- Exercise description: Set down the entries below exactly; drop the pictures.

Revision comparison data
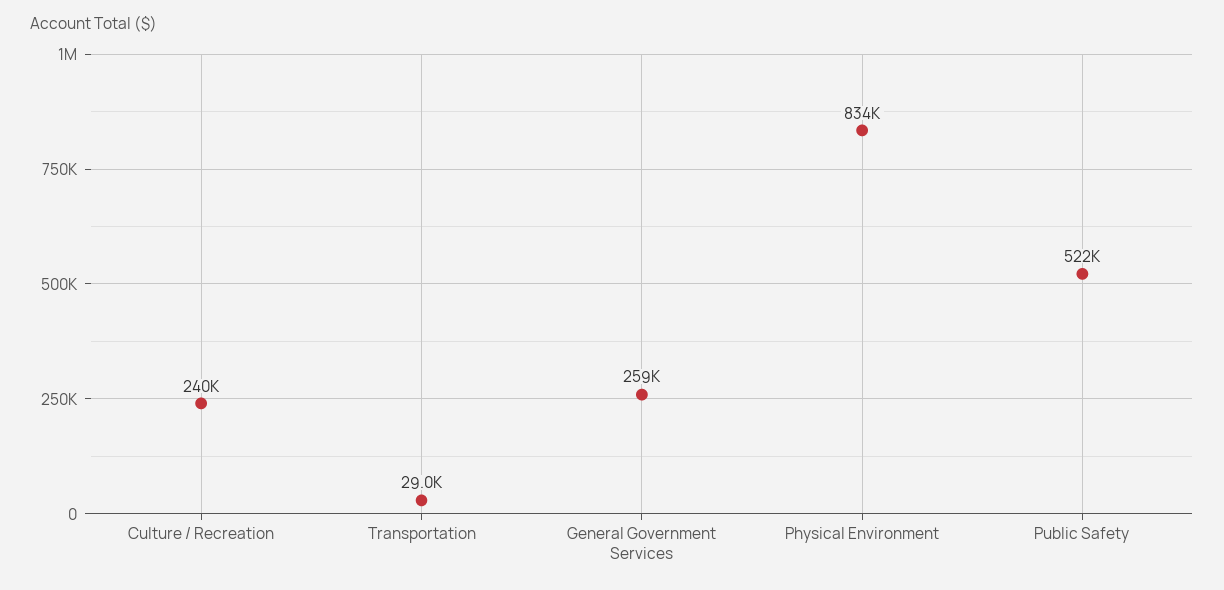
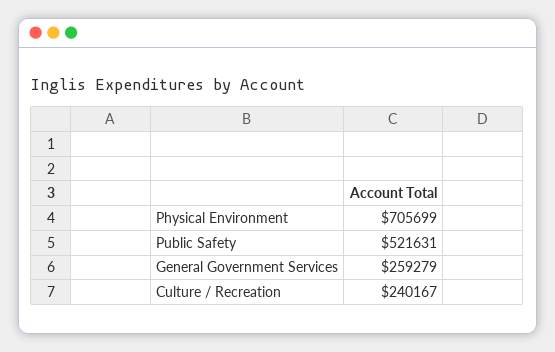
  {
    "Culture / Recreation": 240167,
-   "Transportation": 29000,
    "General Government Services": 259279,
-   "Physical Environment": 834000,
+   "Physical Environment": 705699,
    "Public Safety": 521631
  }

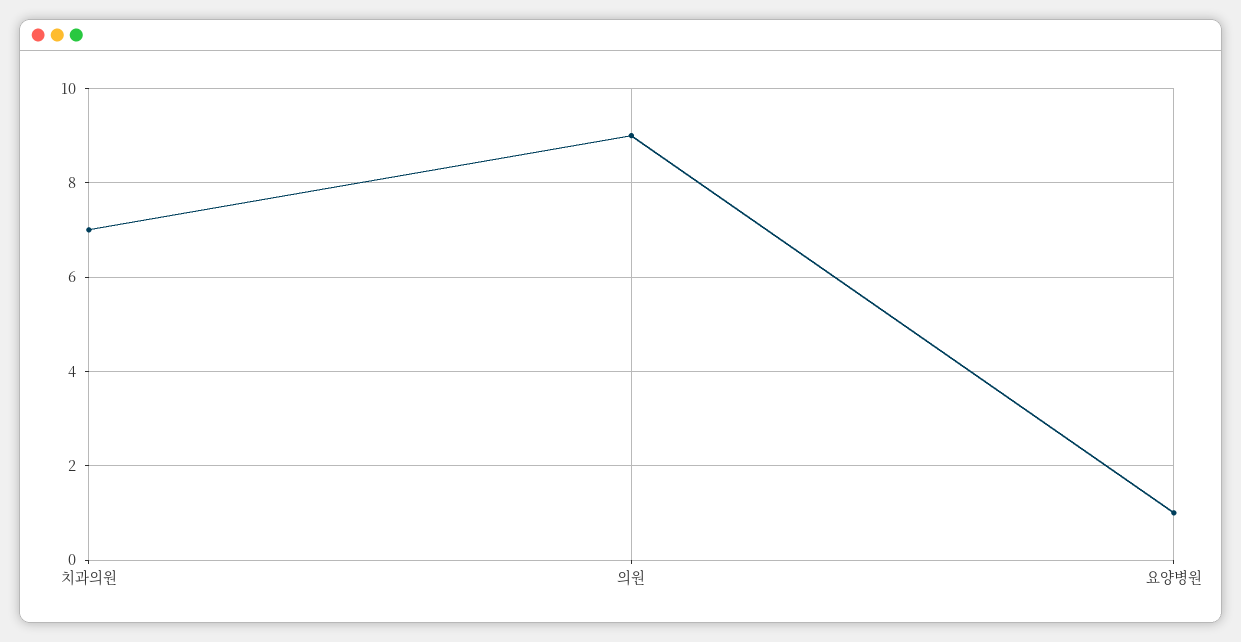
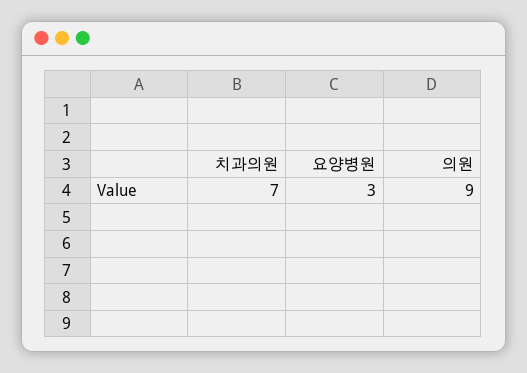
  {
    "치과의원": 7,
    "의원": 9,
-   "요양병원": 1
+   "요양병원": 3
  }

- Answer to this problem:
  {
    "Culture / Recreation": 240167,
-   "Transportation": 29000,
    "General Government Services": 259279,
-   "Physical Environment": 834000,
+   "Physical Environment": 705699,
    "Public Safety": 521631
  }

  {
    "치과의원": 7,
    "의원": 9,
-   "요양병원": 1
+   "요양병원": 3
  }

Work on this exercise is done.